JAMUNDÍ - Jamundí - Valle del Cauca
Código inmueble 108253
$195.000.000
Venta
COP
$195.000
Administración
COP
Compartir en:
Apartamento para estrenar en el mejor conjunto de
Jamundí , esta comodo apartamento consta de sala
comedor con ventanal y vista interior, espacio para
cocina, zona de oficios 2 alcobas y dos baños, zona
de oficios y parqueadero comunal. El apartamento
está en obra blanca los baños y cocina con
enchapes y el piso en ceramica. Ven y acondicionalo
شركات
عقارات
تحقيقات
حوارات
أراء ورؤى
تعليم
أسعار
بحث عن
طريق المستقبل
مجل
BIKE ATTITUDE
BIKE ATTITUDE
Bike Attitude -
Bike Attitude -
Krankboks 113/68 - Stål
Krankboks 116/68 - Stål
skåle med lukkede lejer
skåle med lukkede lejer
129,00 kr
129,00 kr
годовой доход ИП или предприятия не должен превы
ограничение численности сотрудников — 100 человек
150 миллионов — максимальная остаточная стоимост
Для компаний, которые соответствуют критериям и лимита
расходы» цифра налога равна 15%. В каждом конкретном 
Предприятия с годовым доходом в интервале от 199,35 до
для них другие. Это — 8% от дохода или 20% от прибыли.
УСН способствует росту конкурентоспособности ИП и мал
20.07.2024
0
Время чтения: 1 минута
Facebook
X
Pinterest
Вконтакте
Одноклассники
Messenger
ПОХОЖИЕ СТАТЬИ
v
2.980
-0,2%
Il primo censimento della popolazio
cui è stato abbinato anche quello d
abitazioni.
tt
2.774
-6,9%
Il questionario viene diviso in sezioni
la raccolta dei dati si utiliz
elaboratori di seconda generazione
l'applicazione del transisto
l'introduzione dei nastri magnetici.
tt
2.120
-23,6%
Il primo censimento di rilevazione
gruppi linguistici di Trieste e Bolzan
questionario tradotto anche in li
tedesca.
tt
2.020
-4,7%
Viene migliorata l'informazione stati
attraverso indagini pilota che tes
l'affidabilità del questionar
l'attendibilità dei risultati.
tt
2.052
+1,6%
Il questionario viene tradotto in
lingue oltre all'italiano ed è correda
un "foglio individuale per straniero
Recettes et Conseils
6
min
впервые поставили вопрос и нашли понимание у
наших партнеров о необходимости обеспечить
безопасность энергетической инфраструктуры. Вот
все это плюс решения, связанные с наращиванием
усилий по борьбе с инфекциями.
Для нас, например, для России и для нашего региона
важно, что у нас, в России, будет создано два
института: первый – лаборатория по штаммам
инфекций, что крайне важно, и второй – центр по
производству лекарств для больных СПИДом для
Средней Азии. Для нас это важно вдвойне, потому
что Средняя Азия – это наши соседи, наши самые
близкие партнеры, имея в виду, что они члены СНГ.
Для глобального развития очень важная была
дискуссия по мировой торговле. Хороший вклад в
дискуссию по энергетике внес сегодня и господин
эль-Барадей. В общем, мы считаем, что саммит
****************************************
**What to work on**
Write out every line of text from the material above, keeping each line in the same order and exactly as it appears.

**Solution to this exercise**
JAMUNDÍ - Jamundí - Valle del Cauca
Código inmueble 108253
$195.000.000
Venta
COP
$195.000
Administración
COP
Compartir en:
Apartamento para estrenar en el mejor conjunto de
Jamundí , esta comodo apartamento consta de sala
comedor con ventanal y vista interior, espacio para
cocina, zona de oficios 2 alcobas y dos baños, zona
de oficios y parqueadero comunal. El apartamento
está en obra blanca los baños y cocina con
enchapes y el piso en ceramica. Ven y acondicionalo
شركات
عقارات
تحقيقات
حوارات
أراء ورؤى
تعليم
أسعار
بحث عن
طريق المستقبل
مجل
BIKE ATTITUDE
BIKE ATTITUDE
Bike Attitude -
Bike Attitude -
Krankboks 113/68 - Stål
Krankboks 116/68 - Stål
skåle med lukkede lejer
skåle med lukkede lejer
129,00 kr
129,00 kr
годовой доход ИП или предприятия не должен превы
ограничение численности сотрудников — 100 человек
150 миллионов — максимальная остаточная стоимост
Для компаний, которые соответствуют критериям и лимита
расходы» цифра налога равна 15%. В каждом конкретном 
Предприятия с годовым доходом в интервале от 199,35 до
для них другие. Это — 8% от дохода или 20% от прибыли.
УСН способствует росту конкурентоспособности ИП и мал
20.07.2024
0
Время чтения: 1 минута
Facebook
X
Pinterest
Вконтакте
Одноклассники
Messenger
ПОХОЖИЕ СТАТЬИ
v
2.980
-0,2%
Il primo censimento della popolazio
cui è stato abbinato anche quello d
abitazioni.
tt
2.774
-6,9%
Il questionario viene diviso in sezioni
la raccolta dei dati si utiliz
elaboratori di seconda generazione
l'applicazione del transisto
l'introduzione dei nastri magnetici.
tt
2.120
-23,6%
Il primo censimento di rilevazione
gruppi linguistici di Trieste e Bolzan
questionario tradotto anche in li
tedesca.
tt
2.020
-4,7%
Viene migliorata l'informazione stati
attraverso indagini pilota che tes
l'affidabilità del questionar
l'attendibilità dei risultati.
tt
2.052
+1,6%
Il questionario viene tradotto in
lingue oltre all'italiano ed è correda
un "foglio individuale per straniero
Recettes et Conseils
6
min
впервые поставили вопрос и нашли понимание у
наших партнеров о необходимости обеспечить
безопасность энергетической инфраструктуры. Вот
все это плюс решения, связанные с наращиванием
усилий по борьбе с инфекциями.
Для нас, например, для России и для нашего региона
важно, что у нас, в России, будет создано два
института: первый – лаборатория по штаммам
инфекций, что крайне важно, и второй – центр по
производству лекарств для больных СПИДом для
Средней Азии. Для нас это важно вдвойне, потому
что Средняя Азия – это наши соседи, наши самые
близкие партнеры, имея в виду, что они члены СНГ.
Для глобального развития очень важная была
дискуссия по мировой торговле. Хороший вклад в
дискуссию по энергетике внес сегодня и господин
эль-Барадей. В общем, мы считаем, что саммит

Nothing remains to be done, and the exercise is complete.